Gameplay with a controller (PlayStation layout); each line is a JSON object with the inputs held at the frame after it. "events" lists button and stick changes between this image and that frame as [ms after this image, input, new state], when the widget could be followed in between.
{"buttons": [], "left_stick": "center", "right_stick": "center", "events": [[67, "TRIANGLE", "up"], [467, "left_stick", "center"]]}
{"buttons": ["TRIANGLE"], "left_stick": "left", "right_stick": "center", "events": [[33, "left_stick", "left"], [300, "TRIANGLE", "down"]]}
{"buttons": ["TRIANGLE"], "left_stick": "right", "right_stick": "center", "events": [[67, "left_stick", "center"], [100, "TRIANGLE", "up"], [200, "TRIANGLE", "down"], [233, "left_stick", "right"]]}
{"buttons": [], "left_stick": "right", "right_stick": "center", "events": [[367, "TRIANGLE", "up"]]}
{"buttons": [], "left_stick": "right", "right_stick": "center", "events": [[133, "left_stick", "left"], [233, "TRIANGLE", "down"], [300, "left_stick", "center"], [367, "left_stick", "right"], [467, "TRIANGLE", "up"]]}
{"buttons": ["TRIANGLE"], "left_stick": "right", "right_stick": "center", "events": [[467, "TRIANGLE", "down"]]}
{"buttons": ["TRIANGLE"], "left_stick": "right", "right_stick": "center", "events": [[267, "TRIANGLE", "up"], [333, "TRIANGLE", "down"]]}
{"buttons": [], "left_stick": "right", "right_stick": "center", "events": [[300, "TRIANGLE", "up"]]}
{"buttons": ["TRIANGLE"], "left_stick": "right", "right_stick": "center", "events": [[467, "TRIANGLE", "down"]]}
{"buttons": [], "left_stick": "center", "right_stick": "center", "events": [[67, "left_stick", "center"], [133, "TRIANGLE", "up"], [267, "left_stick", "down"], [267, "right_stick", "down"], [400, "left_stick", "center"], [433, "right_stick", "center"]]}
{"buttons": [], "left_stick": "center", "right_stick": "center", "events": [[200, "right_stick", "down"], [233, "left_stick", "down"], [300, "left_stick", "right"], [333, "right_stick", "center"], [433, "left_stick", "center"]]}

____

| PROBLEM DESCRIPTION |
For this exercise, gather every line of the data that contains the word "buttons".

| RESPONSE TO THE TASK |
{"buttons": [], "left_stick": "center", "right_stick": "center", "events": [[67, "TRIANGLE", "up"], [467, "left_stick", "center"]]}
{"buttons": ["TRIANGLE"], "left_stick": "left", "right_stick": "center", "events": [[33, "left_stick", "left"], [300, "TRIANGLE", "down"]]}
{"buttons": ["TRIANGLE"], "left_stick": "right", "right_stick": "center", "events": [[67, "left_stick", "center"], [100, "TRIANGLE", "up"], [200, "TRIANGLE", "down"], [233, "left_stick", "right"]]}
{"buttons": [], "left_stick": "right", "right_stick": "center", "events": [[367, "TRIANGLE", "up"]]}
{"buttons": [], "left_stick": "right", "right_stick": "center", "events": [[133, "left_stick", "left"], [233, "TRIANGLE", "down"], [300, "left_stick", "center"], [367, "left_stick", "right"], [467, "TRIANGLE", "up"]]}
{"buttons": ["TRIANGLE"], "left_stick": "right", "right_stick": "center", "events": [[467, "TRIANGLE", "down"]]}
{"buttons": ["TRIANGLE"], "left_stick": "right", "right_stick": "center", "events": [[267, "TRIANGLE", "up"], [333, "TRIANGLE", "down"]]}
{"buttons": [], "left_stick": "right", "right_stick": "center", "events": [[300, "TRIANGLE", "up"]]}
{"buttons": ["TRIANGLE"], "left_stick": "right", "right_stick": "center", "events": [[467, "TRIANGLE", "down"]]}
{"buttons": [], "left_stick": "center", "right_stick": "center", "events": [[67, "left_stick", "center"], [133, "TRIANGLE", "up"], [267, "left_stick", "down"], [267, "right_stick", "down"], [400, "left_stick", "center"], [433, "right_stick", "center"]]}
{"buttons": [], "left_stick": "center", "right_stick": "center", "events": [[200, "right_stick", "down"], [233, "left_stick", "down"], [300, "left_stick", "right"], [333, "right_stick", "center"], [433, "left_stick", "center"]]}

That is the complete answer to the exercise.